▶ _Exercise goal_
In the records below, begin at the line containing "A presto, Hare Krishna !" and end at the line containing "Certamente, si fa per discutere."; quote every line in that span exactly, including both boundary lines, and no others.

───── Records to use ─────

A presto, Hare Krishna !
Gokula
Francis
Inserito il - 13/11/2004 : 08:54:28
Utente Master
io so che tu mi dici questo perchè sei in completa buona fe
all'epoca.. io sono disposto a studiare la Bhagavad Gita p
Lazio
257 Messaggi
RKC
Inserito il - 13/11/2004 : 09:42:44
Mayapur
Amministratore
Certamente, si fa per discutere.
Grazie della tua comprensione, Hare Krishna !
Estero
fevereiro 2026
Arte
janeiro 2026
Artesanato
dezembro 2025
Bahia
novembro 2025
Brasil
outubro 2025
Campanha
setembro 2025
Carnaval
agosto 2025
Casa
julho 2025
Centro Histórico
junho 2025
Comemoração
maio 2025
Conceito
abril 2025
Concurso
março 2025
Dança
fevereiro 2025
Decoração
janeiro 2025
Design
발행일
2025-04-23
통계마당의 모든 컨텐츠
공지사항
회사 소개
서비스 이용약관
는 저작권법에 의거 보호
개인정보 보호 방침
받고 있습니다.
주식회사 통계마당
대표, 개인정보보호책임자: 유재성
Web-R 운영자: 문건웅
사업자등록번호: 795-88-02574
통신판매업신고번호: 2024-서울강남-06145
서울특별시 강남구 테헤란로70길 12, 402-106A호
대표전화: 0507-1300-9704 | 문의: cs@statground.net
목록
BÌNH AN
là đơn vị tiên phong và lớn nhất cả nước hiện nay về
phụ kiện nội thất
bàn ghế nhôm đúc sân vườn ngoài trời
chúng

─────
───── Records to use ─────

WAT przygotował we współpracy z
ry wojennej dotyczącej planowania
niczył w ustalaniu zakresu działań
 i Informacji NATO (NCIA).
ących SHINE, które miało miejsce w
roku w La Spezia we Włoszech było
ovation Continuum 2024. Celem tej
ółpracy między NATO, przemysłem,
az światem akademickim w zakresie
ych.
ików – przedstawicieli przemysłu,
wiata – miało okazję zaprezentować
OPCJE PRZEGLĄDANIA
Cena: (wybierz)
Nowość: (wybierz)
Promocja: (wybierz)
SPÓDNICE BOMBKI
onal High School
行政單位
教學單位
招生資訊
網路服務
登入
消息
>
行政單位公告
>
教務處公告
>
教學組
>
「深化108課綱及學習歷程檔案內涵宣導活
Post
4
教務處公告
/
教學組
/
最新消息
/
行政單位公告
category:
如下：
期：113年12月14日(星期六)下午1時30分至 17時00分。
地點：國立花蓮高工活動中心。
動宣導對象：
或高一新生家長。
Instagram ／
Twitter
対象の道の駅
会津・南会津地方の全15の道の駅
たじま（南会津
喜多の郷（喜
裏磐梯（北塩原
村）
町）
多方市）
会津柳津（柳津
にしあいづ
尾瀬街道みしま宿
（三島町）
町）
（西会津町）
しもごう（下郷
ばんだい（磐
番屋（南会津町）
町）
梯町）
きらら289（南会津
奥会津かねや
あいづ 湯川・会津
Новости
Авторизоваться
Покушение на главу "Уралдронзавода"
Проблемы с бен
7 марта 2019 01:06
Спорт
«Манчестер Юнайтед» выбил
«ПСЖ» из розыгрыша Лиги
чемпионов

─────
───── Records to use ─────

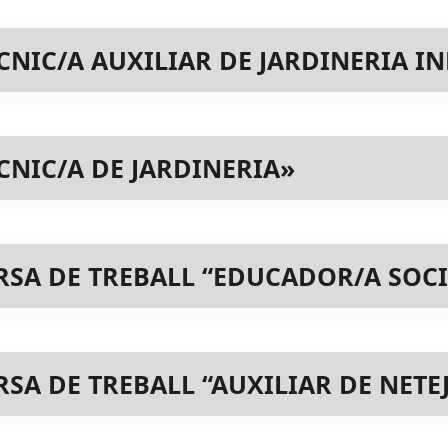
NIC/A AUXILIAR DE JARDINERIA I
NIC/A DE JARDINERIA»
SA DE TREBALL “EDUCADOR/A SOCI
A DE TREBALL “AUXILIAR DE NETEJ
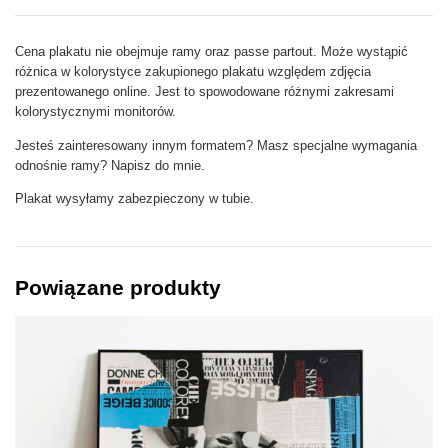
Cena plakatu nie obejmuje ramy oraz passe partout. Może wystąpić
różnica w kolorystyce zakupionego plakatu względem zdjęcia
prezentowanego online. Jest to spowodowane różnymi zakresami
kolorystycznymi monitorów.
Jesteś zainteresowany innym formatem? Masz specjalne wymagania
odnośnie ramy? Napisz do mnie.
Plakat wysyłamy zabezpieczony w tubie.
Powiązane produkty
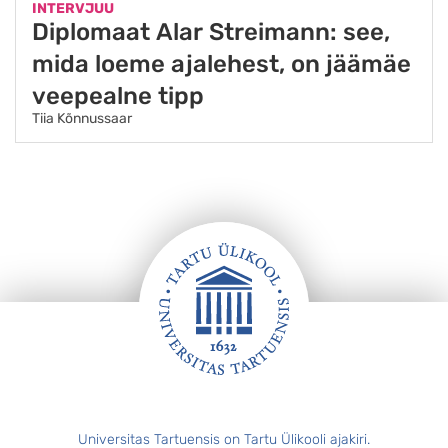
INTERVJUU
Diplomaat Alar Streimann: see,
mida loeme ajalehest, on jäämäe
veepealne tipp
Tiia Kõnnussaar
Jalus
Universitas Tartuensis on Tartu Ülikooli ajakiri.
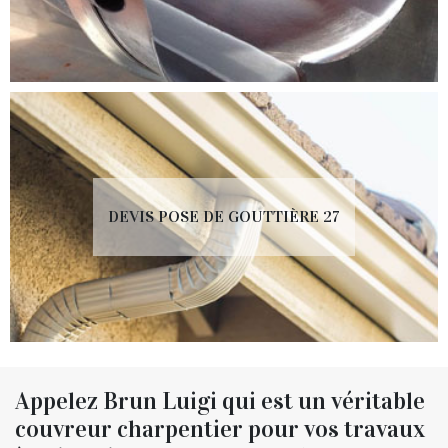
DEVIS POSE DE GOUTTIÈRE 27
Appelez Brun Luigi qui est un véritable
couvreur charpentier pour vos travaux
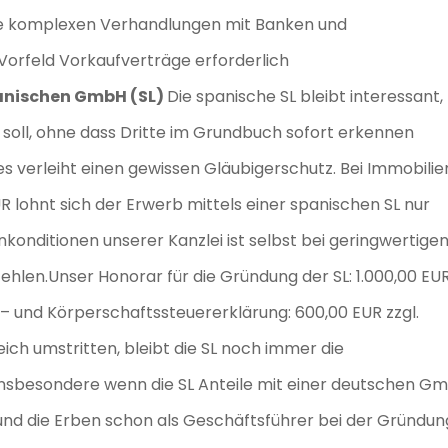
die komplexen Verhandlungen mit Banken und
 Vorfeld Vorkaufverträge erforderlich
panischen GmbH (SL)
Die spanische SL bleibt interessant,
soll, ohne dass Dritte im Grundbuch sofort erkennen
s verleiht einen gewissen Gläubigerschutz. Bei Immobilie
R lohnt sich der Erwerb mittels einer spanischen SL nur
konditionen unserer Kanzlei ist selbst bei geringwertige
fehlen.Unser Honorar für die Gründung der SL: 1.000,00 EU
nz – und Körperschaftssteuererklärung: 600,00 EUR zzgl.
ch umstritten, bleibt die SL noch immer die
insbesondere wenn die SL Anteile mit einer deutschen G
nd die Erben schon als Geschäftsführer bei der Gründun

─────

▶ _Answer to the problem_
A presto, Hare Krishna !
Gokula
Francis
Inserito il - 13/11/2004 : 08:54:28
Utente Master
io so che tu mi dici questo perchè sei in completa buona fe
all'epoca.. io sono disposto a studiare la Bhagavad Gita p
Lazio
257 Messaggi
RKC
Inserito il - 13/11/2004 : 09:42:44
Mayapur
Amministratore
Certamente, si fa per discutere.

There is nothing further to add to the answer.